◆ Trecho da página ◆

==============================

Delação premiada da Petrobras
O instituto da delação premiada é vinculado diretamente ao arrependimento, tanto com relação a seus efeitos como também com relação à aplicação da pena.
domingo, 14 de setembro de 2014
Atualizado em 12 de setembro de 2014 12:33
Circula na mídia, com todo requinte do jornalismo investigativo, que Paulo Roberto Costa, ex-diretor de Refino e Abastecimento da Petrobras, revelou em depoimentos à Polícia Federal (PF), "que três governadores, seis senadores, um ministro e pelo menos 25 deputados Federais embolsaram ou tiraram proveito de parte do dinheiro roubado dos cofres da estatal"1.
Valeu-se o depoente do instituto da delação premiada e a homologação do acordo depende da decisão do Supremo Tribunal Federal, vez que os cargos referidos gozam de foro privilegiado. Cabe aqui uma rápida incursão a respeito do instituto que ganha projeção política e uma sedimentação no direito brasileiro, observando que anteriormente Marcos Valério Fernandes Souza, pela mesma via, ofereceu elementos que instruíram a Ação Penal 470, conhecida como "mensalão".

==============================

◆ Amostra de dados ◆
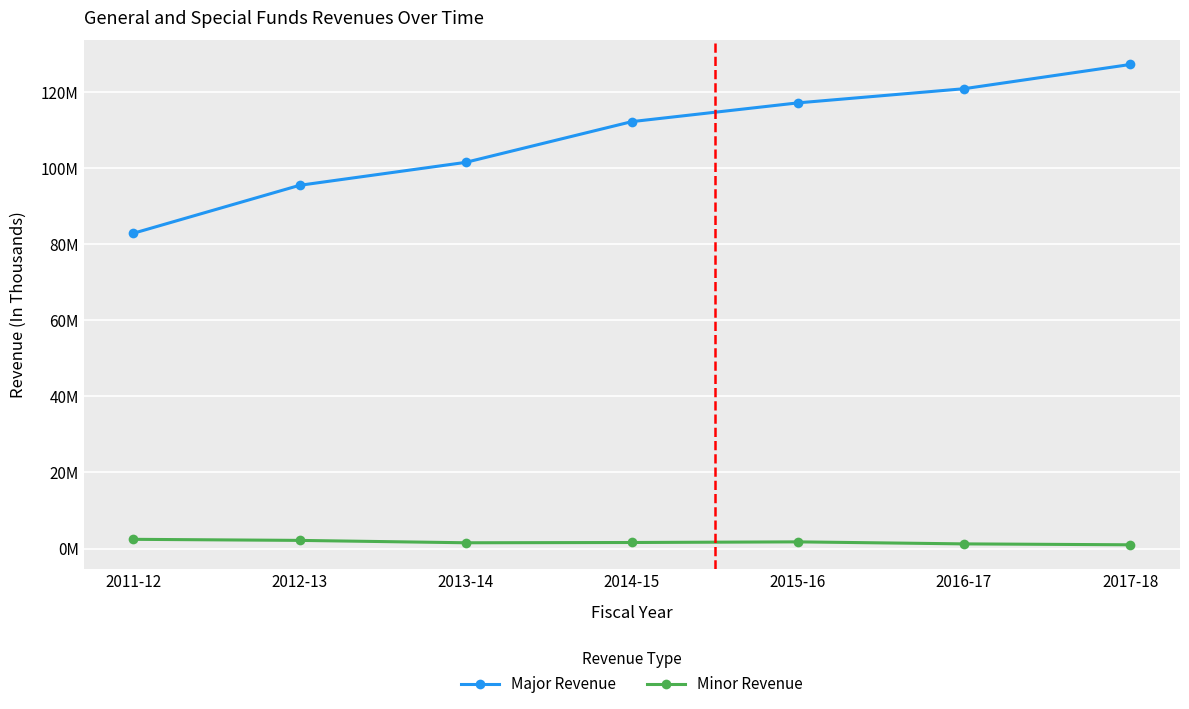

Read the Minor Revenue value at 2017-18, to the nearest 10.

986600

==============================

◆ Enunciado da tarefa ◆
Estenda o texto sobre a delação premiada, começando logo após a última frase apresentada. O material não tem nenhuma relação com o texto sobre a delação premiada.

◆ Resposta ◆
A expressão delação, originária do latim (delatio) significa denunciar, delatar, acusar. Nascentes, em seu Dicionário, premiado ad immortalitatem, consegue atingir uma definição mais próxima do Direito e explica que é o fato de "revelar ocultamente à autoridade falta ou delito, designando o autor para satisfazer maus instintos ou auferir vantagens"2.
A legislação italiana foi a primeira a utilizar os mecanismos da delação premiada para combater a criminalidade organizada, com a operação conhecida entre nós como "mãos limpas" (mane pulite), com a criação da Lei dos Arrependidos (pentitismo), em 1979.
Exemplo típico é Tomasso Buscetta que, em troca de benefícios oferecidos pelo governo italiano, tais como segurança familiar, pessoal, troca de identidade, mudança de residência, delatou ex-companheiros de organizações mafiosas, possibilitando uma série de prisões importantes.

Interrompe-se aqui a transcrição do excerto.